EXERCISE MATERIALS:
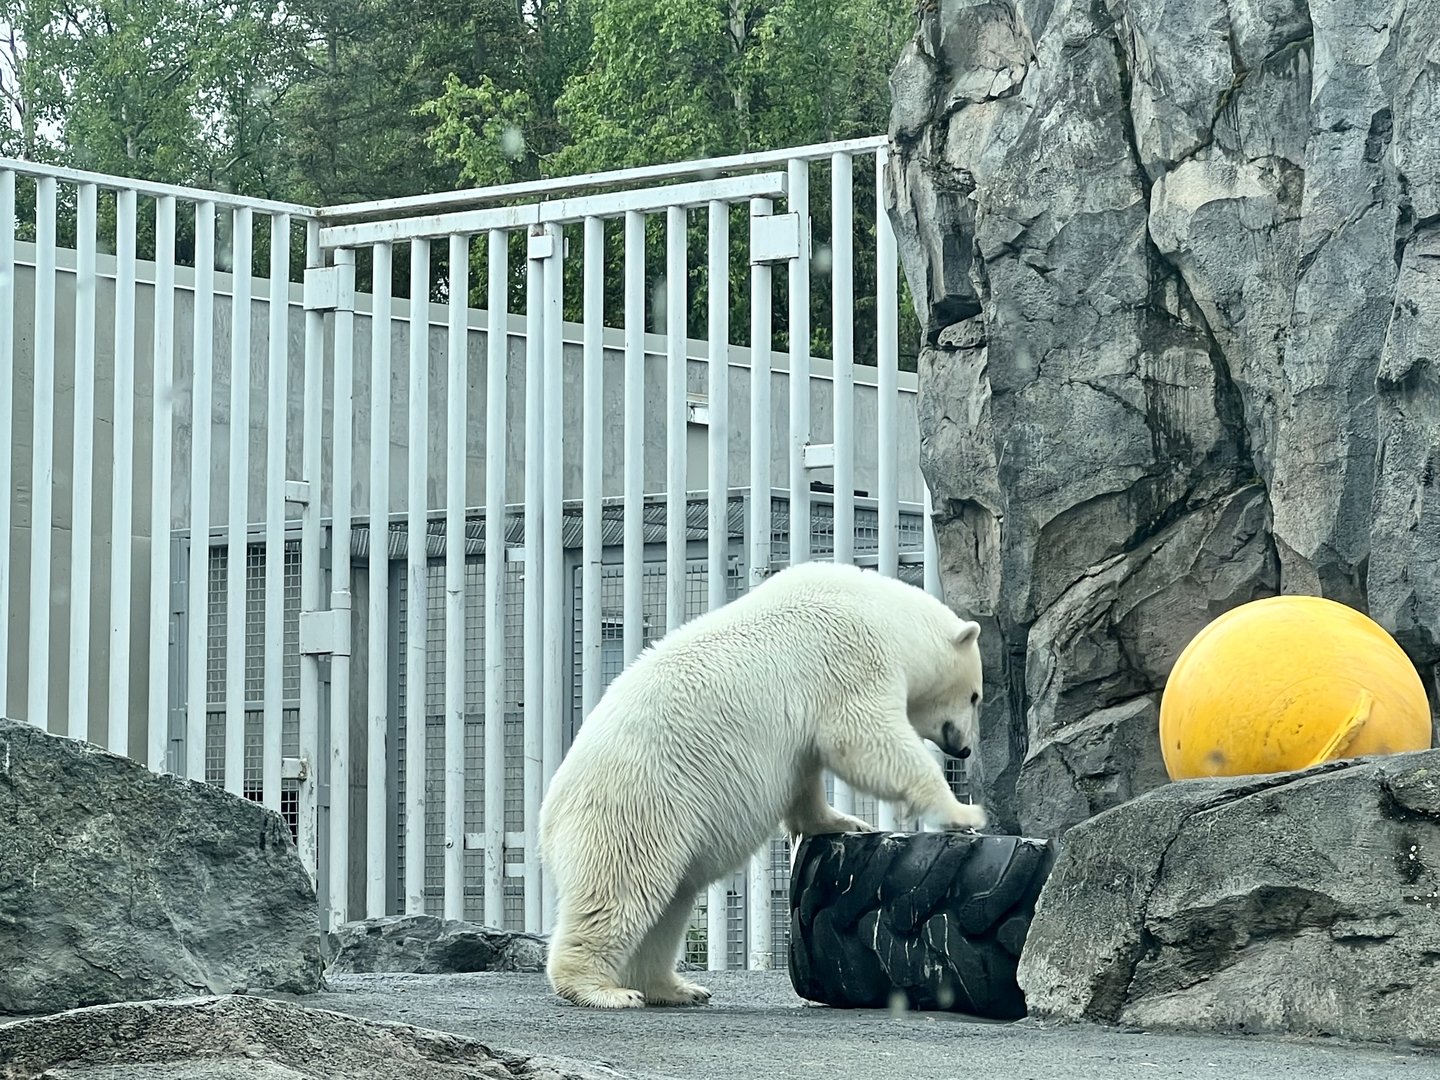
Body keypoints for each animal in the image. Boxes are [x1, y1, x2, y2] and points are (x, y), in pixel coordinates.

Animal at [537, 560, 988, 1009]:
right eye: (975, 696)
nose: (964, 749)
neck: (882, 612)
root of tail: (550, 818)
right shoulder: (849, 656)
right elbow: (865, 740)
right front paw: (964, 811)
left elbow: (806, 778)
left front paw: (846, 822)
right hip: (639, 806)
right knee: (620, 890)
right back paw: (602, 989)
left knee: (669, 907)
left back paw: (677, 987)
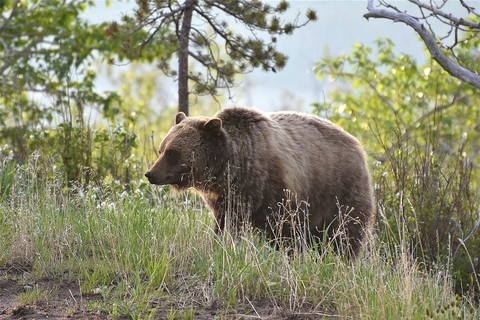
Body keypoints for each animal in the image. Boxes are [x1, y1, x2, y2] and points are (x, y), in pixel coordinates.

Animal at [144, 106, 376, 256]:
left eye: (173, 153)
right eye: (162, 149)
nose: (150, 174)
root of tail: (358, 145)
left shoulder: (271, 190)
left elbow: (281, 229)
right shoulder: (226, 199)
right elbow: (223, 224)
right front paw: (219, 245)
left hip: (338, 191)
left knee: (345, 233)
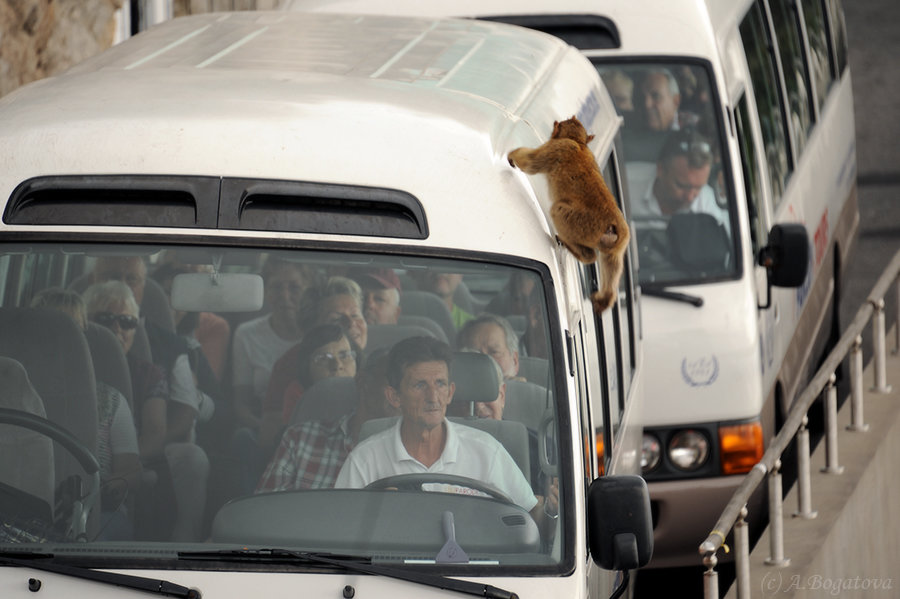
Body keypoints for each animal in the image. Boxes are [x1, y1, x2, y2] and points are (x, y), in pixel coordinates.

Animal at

---

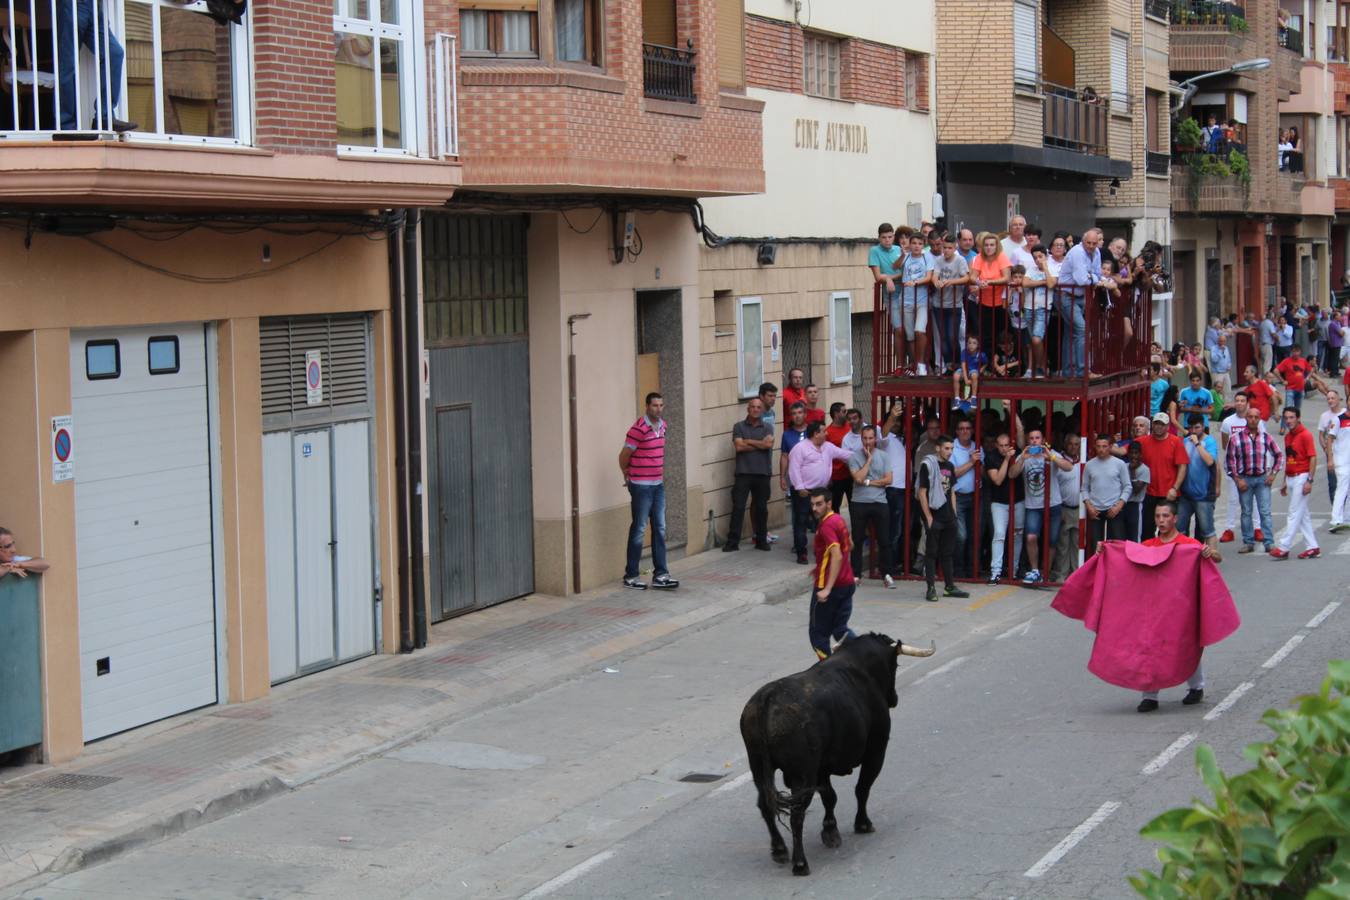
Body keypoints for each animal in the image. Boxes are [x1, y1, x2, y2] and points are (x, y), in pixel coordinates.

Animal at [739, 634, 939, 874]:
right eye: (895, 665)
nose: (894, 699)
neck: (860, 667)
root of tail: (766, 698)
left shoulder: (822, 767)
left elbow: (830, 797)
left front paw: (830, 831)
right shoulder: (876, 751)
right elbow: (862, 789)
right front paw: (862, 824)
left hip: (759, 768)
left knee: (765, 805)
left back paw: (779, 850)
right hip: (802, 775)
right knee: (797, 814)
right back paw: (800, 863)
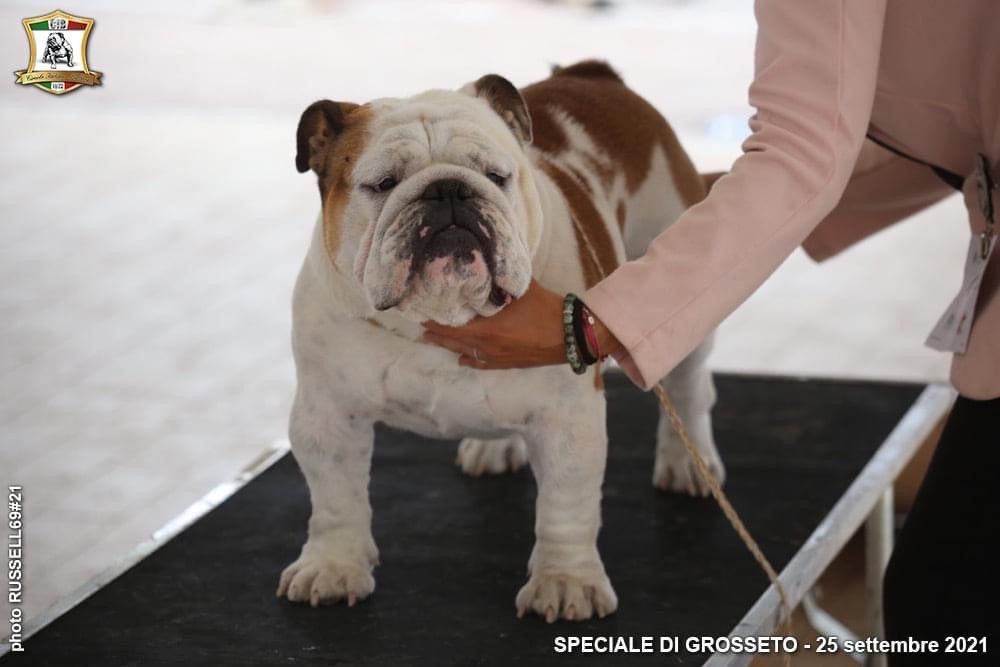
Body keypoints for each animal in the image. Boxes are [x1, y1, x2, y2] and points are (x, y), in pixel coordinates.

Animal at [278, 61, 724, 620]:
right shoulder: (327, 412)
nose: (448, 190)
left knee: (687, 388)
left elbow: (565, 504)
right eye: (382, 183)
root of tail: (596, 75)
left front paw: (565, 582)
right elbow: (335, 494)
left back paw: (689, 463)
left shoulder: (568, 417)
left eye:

WHAT TO DO: Only the lines above that include the word "knee" belong in the answer; copy each one.

TASK SOLUTION:
right knee: (620, 890)
left knee: (669, 907)
left knee: (345, 233)
left knee: (765, 805)
right knee: (797, 814)
left knee: (687, 388)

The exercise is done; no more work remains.